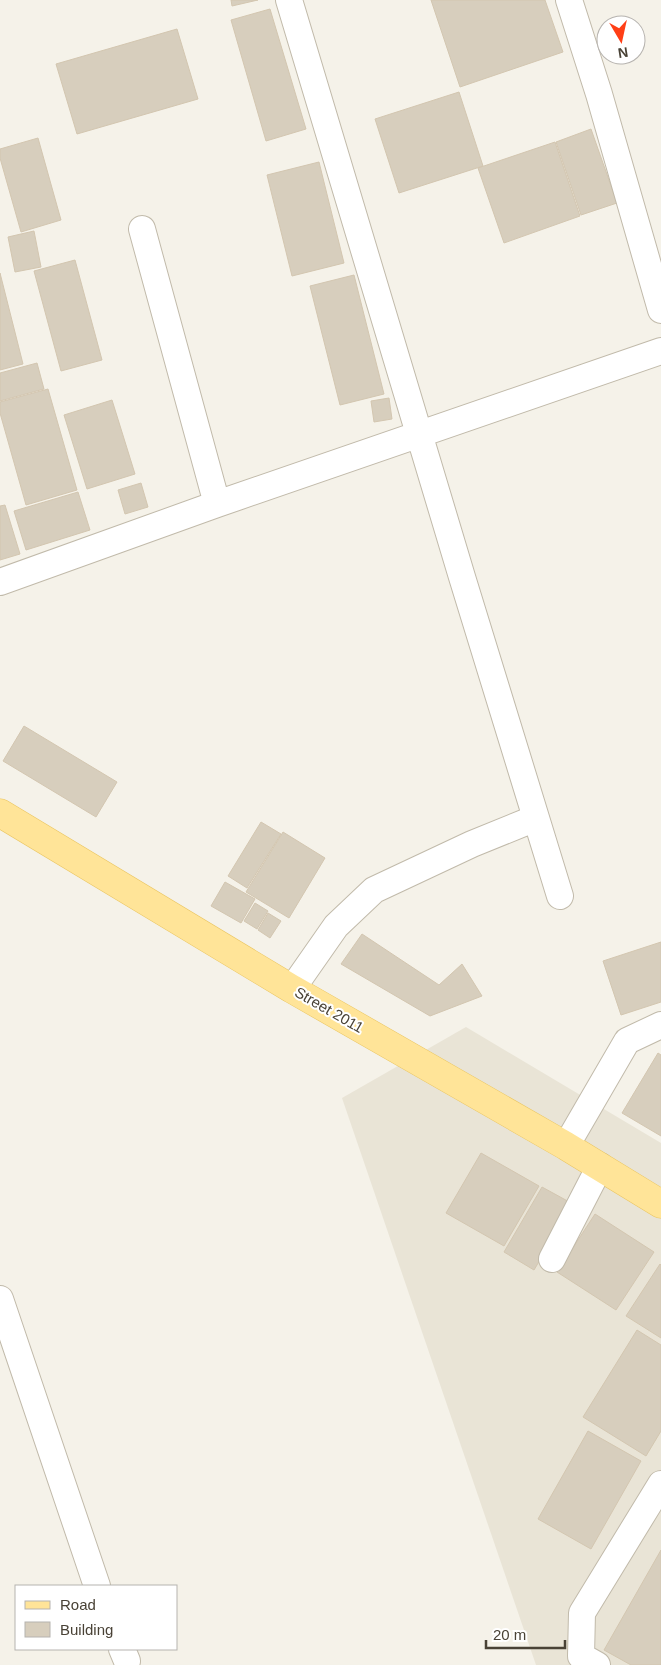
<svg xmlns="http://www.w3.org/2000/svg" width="661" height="1665" font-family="Arial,sans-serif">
<rect width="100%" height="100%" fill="#f5f2e9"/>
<!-- residential -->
<path fill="#e9e4d6" d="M466,1027l195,116v522h-125l-194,-567z"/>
<!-- building -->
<path fill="#d7cebd" stroke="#d3c6b0" d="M231,0h27l-26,6z
M431,0h114l18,52 -103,35z
M270,9l36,120 -40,12 -35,-121z
M177,29l21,70 -121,35 -21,-70z
M459,92l24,74 -84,27 -24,-74z
M591,129l26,74 -36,12 -25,-73z
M38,138l23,82 -40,12 -21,-74v-9z
M555,142l25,74 -76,27 -26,-75z
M319,162l25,101 -52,13 -25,-101z
M34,231l7,36 -26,5 -7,-35z
M75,260l27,100 -41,11 -27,-100z
M0,273l23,91 -23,6z
M354,275l30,119 -44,11 -30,-119z
M37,363l7,26 -44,12v-28z
M48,389l29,101 -51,15 -26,-92v-11z
M389,398l3,21 -18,3 -3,-21z
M112,400l23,74 -48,15 -23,-74z
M141,483l7,24 -23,7 -7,-24z
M78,492l12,38 -64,20 -12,-39z
M5,505l15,49 -20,6v-54z
M24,726l93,56 -21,35 -93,-56z
M261,822l20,12 -34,54 -19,-12z
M283,832l42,26 -36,60 -43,-26z
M225,882l30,17 -14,24 -30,-17z
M255,903l13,8 -11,18 -13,-8z
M268,913l13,8 -11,17 -12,-8z
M362,934l77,51 23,-21 20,32 -52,20 -89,-52z
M661,942v60l-40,13 -18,-54z
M658,1053l3,2v81l-39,-23z
M481,1153l58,33 -35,60 -58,-33z
M542,1187l31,17 -39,66 -30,-18z
M595,1214l59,38 -38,58 -59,-38z
M660,1264l1,1v73l-35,-22z
M637,1330l24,15v86l-15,25 -63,-39z
M588,1431l53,30 -50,88 -53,-30z
M661,1550v115h-30l-27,-15z"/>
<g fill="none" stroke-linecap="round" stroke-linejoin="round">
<defs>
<path id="minor" d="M289,0l173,577 98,319
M569,0l30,94 62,216
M142,229l75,275
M0,582l217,-78 444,-153
M292,989l44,-63 38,-36 98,-46 64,-26
M566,1146l61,-105 34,-16
M552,1259l48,-93
M0,1299l97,287
M122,1649l5,12
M597,1665l-16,-9 1,-43 79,-129"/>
<path id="major" d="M0,813l292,176 274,157 95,58"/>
</defs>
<!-- minor casing -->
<use href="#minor" stroke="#c1baaa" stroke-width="28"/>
<!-- major casing -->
<use href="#major" stroke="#eac561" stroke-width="29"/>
<!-- minor -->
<use href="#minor" stroke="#fff" stroke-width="26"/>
<!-- major -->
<use href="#major" stroke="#ffe498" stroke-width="28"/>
</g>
<g text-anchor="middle" stroke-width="4" stroke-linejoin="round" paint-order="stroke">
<!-- street labels -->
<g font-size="15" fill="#494236" stroke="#fff">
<text transform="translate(329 1010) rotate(30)" y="5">Street 2011</text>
</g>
</g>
<!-- legend -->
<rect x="15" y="1585" width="162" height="65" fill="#ffffff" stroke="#b6b3af"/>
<rect x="25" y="1601" width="25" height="8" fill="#ffe498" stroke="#b6b3af"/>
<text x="60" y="1610" font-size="15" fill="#494236">Road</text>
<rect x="25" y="1622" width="25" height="15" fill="#d7cebd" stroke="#b6b3af"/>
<text x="60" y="1635" font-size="15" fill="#494236">Building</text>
<!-- north arrow -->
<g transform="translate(621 40) rotate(171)"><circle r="24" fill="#ffffff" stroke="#b6b3af"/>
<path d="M0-4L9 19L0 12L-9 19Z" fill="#ff3f16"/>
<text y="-8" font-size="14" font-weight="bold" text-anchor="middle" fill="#494236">N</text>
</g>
<!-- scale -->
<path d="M486 1640v8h79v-8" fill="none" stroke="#494236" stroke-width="2.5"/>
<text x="493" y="1640" font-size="15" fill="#494236" stroke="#ffffff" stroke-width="4" paint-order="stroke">20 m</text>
</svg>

Task item> Each entry gets copied exactly; the pictures stay out.

Solution to this problem>
<svg xmlns="http://www.w3.org/2000/svg" width="661" height="1665" font-family="Arial,sans-serif">
<rect width="100%" height="100%" fill="#f5f2e9"/>
<!-- residential -->
<path fill="#e9e4d6" d="M466,1027l195,116v522h-125l-194,-567z"/>
<!-- building -->
<path fill="#d7cebd" stroke="#d3c6b0" d="M231,0h27l-26,6z
M431,0h114l18,52 -103,35z
M270,9l36,120 -40,12 -35,-121z
M177,29l21,70 -121,35 -21,-70z
M459,92l24,74 -84,27 -24,-74z
M591,129l26,74 -36,12 -25,-73z
M38,138l23,82 -40,12 -21,-74v-9z
M555,142l25,74 -76,27 -26,-75z
M319,162l25,101 -52,13 -25,-101z
M34,231l7,36 -26,5 -7,-35z
M75,260l27,100 -41,11 -27,-100z
M0,273l23,91 -23,6z
M354,275l30,119 -44,11 -30,-119z
M37,363l7,26 -44,12v-28z
M48,389l29,101 -51,15 -26,-92v-11z
M389,398l3,21 -18,3 -3,-21z
M112,400l23,74 -48,15 -23,-74z
M141,483l7,24 -23,7 -7,-24z
M78,492l12,38 -64,20 -12,-39z
M5,505l15,49 -20,6v-54z
M24,726l93,56 -21,35 -93,-56z
M261,822l20,12 -34,54 -19,-12z
M283,832l42,26 -36,60 -43,-26z
M225,882l30,17 -14,24 -30,-17z
M255,903l13,8 -11,18 -13,-8z
M268,913l13,8 -11,17 -12,-8z
M362,934l77,51 23,-21 20,32 -52,20 -89,-52z
M661,942v60l-40,13 -18,-54z
M658,1053l3,2v81l-39,-23z
M481,1153l58,33 -35,60 -58,-33z
M542,1187l31,17 -39,66 -30,-18z
M595,1214l59,38 -38,58 -59,-38z
M660,1264l1,1v73l-35,-22z
M637,1330l24,15v86l-15,25 -63,-39z
M588,1431l53,30 -50,88 -53,-30z
M661,1550v115h-30l-27,-15z"/>
<g fill="none" stroke-linecap="round" stroke-linejoin="round">
<defs>
<path id="minor" d="M289,0l173,577 98,319
M569,0l30,94 62,216
M142,229l75,275
M0,582l217,-78 444,-153
M292,989l44,-63 38,-36 98,-46 64,-26
M566,1146l61,-105 34,-16
M552,1259l48,-93
M0,1299l97,287
M122,1649l5,12
M597,1665l-16,-9 1,-43 79,-129"/>
<path id="major" d="M0,813l292,176 274,157 95,58"/>
</defs>
<!-- minor casing -->
<use href="#minor" stroke="#c1baaa" stroke-width="28"/>
<!-- major casing -->
<use href="#major" stroke="#eac561" stroke-width="29"/>
<!-- minor -->
<use href="#minor" stroke="#fff" stroke-width="26"/>
<!-- major -->
<use href="#major" stroke="#ffe498" stroke-width="28"/>
</g>
<g text-anchor="middle" stroke-width="4" stroke-linejoin="round" paint-order="stroke">
<!-- street labels -->
<g font-size="15" fill="#494236" stroke="#fff">
<text transform="translate(329 1010) rotate(30)" y="5">Street 2011</text>
</g>
</g>
<!-- legend -->
<rect x="15" y="1585" width="162" height="65" fill="#ffffff" stroke="#b6b3af"/>
<rect x="25" y="1601" width="25" height="8" fill="#ffe498" stroke="#b6b3af"/>
<text x="60" y="1610" font-size="15" fill="#494236">Road</text>
<rect x="25" y="1622" width="25" height="15" fill="#d7cebd" stroke="#b6b3af"/>
<text x="60" y="1635" font-size="15" fill="#494236">Building</text>
<!-- north arrow -->
<g transform="translate(621 40) rotate(171)"><circle r="24" fill="#ffffff" stroke="#b6b3af"/>
<path d="M0-4L9 19L0 12L-9 19Z" fill="#ff3f16"/>
<text y="-8" font-size="14" font-weight="bold" text-anchor="middle" fill="#494236">N</text>
</g>
<!-- scale -->
<path d="M486 1640v8h79v-8" fill="none" stroke="#494236" stroke-width="2.5"/>
<text x="493" y="1640" font-size="15" fill="#494236" stroke="#ffffff" stroke-width="4" paint-order="stroke">20 m</text>
</svg>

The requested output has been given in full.